The eight point circle was first discovered by Louis Brand of Cincinnati in 1944. This theorem can be useful in proving the far more famous nine point circle theorem.
        P        |    O
      I          |
                 |        H
               X |
                 |       G
     F           |       
        M        |    N
Above illustrates quadrilateral ABCD, its perpendicular diagonals, the eight points, and centroid X of ABCD.

The theorem
For a quadrilateral whose diagonals are perpendicular, the midpoints M, N, O, P of each sides, and the feet F, G, H, I of perpendiculars from the midpoints to the opposite sides all lie on a circle centered at the centroid X of the quadrilateral.

To further explain, midpoint M, the midpoint of A and B, is defined as (1/2) (A + B) where "+" is the addition of vectors.
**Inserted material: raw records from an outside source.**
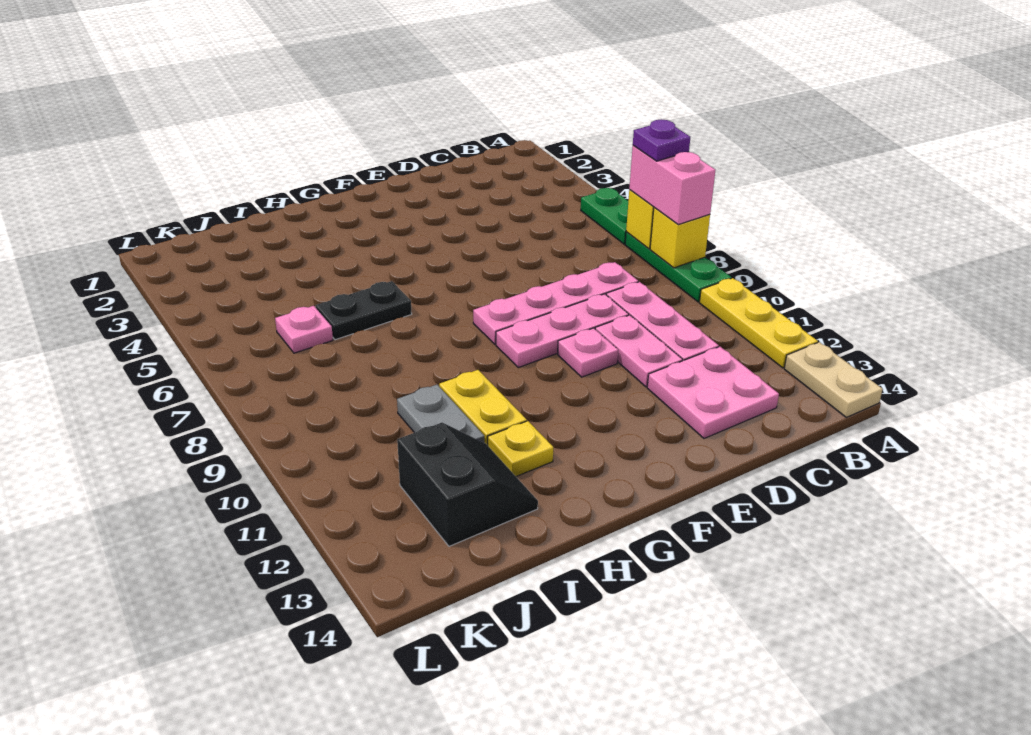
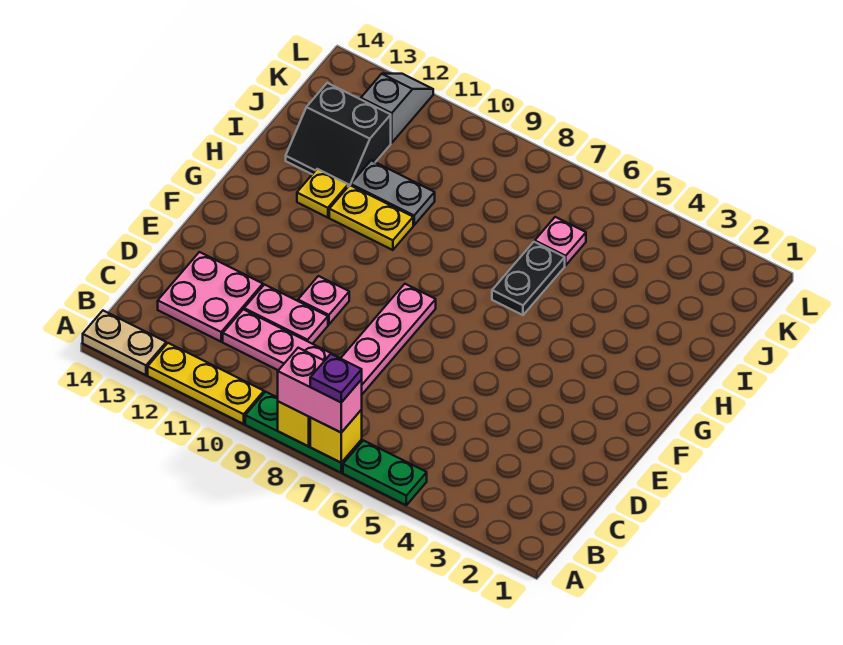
pink 1x3 plate [496,294,629,368] -> none
none -> grey 1x2 slope [361,74,433,143]

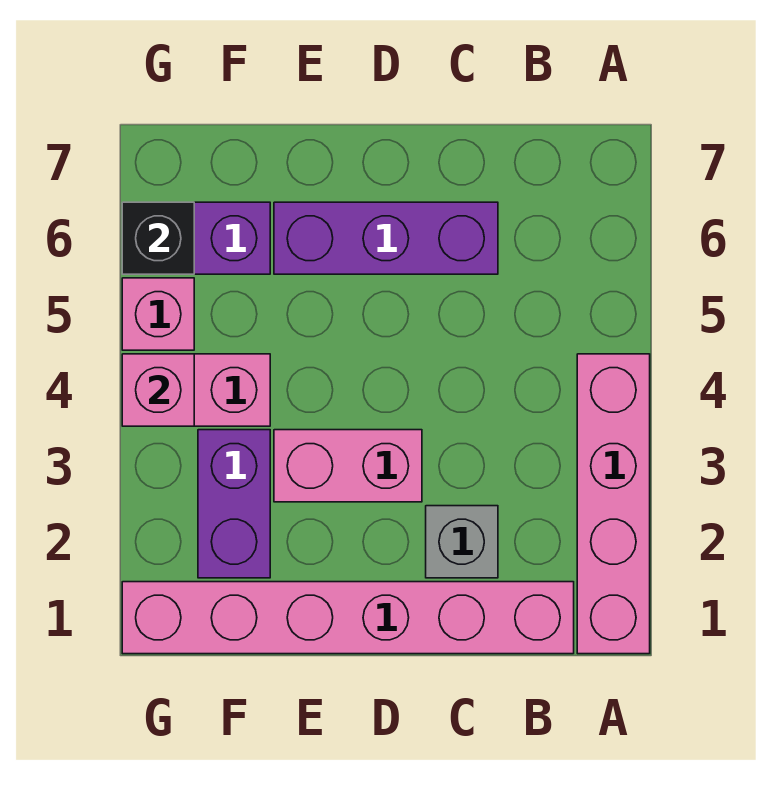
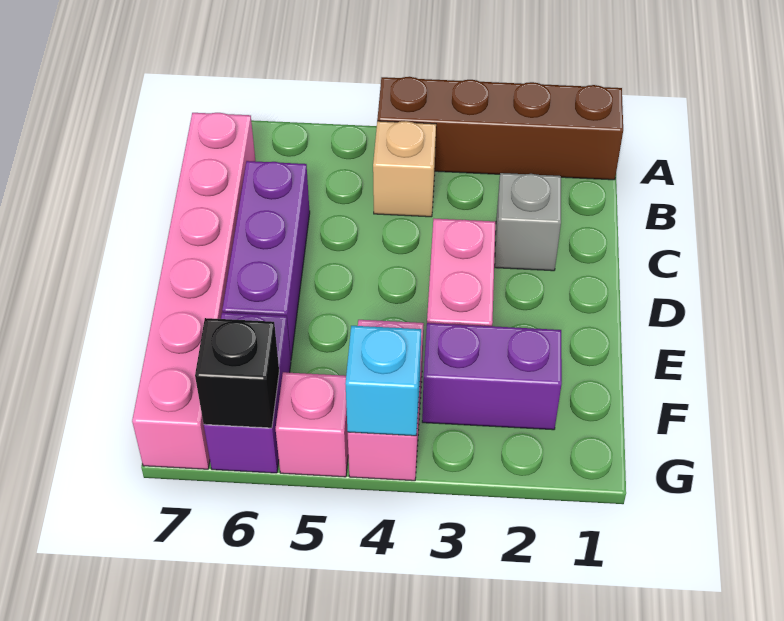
pink 1x4 brick [577,354,650,654] -> brown 1x4 brick [377,77,623,180]
pink 1x6 brick [122,582,574,654] -> pink 1x6 brick moved to [132,113,255,469]
none -> tan 1x1 brick [373,121,436,217]
pink 1x1 brick [122,354,194,426] -> cyan 1x1 brick [345,326,421,436]

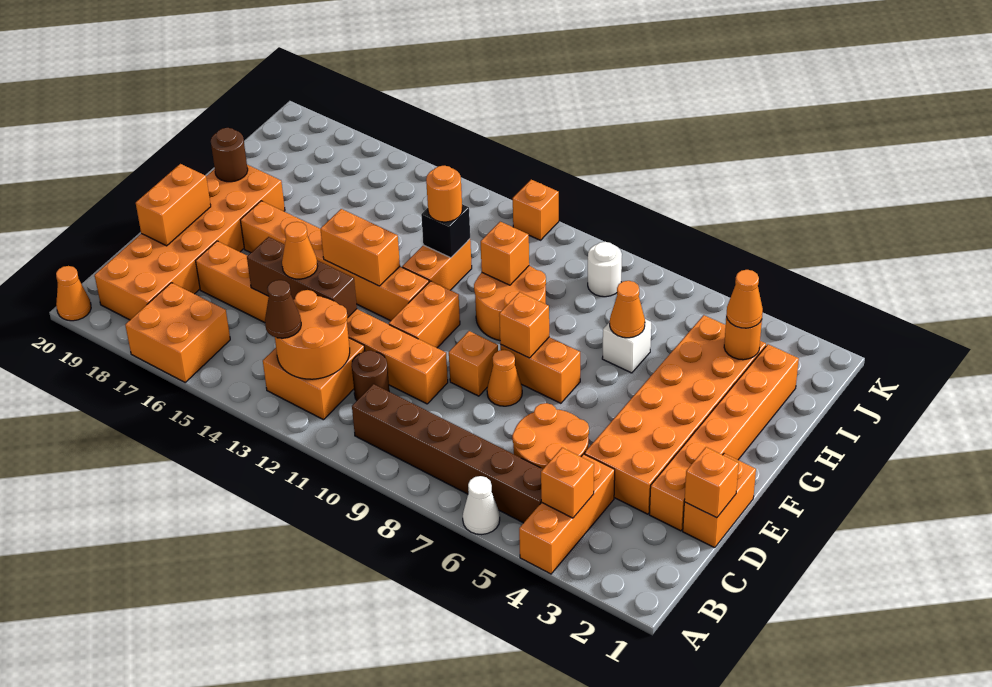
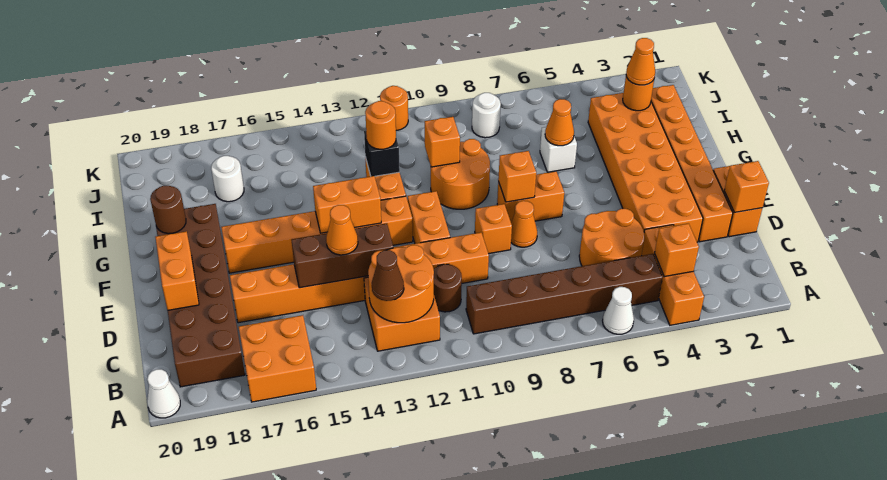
orange 1x1 cone [56,266,91,321] -> white 1x1 cone [147,369,180,418]
orange 2x6 brick [95,165,285,320] -> brown 2x6 brick [156,204,245,387]
none -> white 1x1 round brick [211,156,244,202]
orange 1x1 brick [513,180,559,240] -> orange 1x1 round brick [380,86,408,131]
Foot F is the perpendicular intersection point of line lAB that passes through A and B, and line lO that passes through point O. The centroid X is defined as (1/4)(A + B + C + D).

The proof
Quadrilateral MNOP is what is known as a Varignon parallelogram. The Varignon parallelogram of a quadrilateral is the parallelogram that forms from the midpoints of the sides of the original quadrilateral. The midpoints form a parallelogram because the new sides are parallel to the original quadrilateral's diagonals. Since it is given that the diagonals are perpendicular, the Varignon parallelogram is rectangular.

The theorem of Thales (pronounced: "tallies") states that for a circle which has PN as a diagonal, O lies on the circle iff angle PON is perpendicular. Since MNOP is a rectangle, both O and M lie on such circle. Since PN is the diagonal of this circle, the center is the midpoint of PN, or the midpoint of (1/2)(A + D) and (1/2)(B + C), which is (1/4)(A + B + C + D), the centroid of quadrilateral ABCD. Since the diagonals of MNOP are equal in length and bisect each other, MO is also a diagonal of the circle that contains points M, N, O, P.

∠ PGN is perpendicular by construction, hence point G also lies on the circle by the theorem of Thales. By reasons of symmetry it follows that all points M, N, O, P, F, G, H, I lie on the same circle.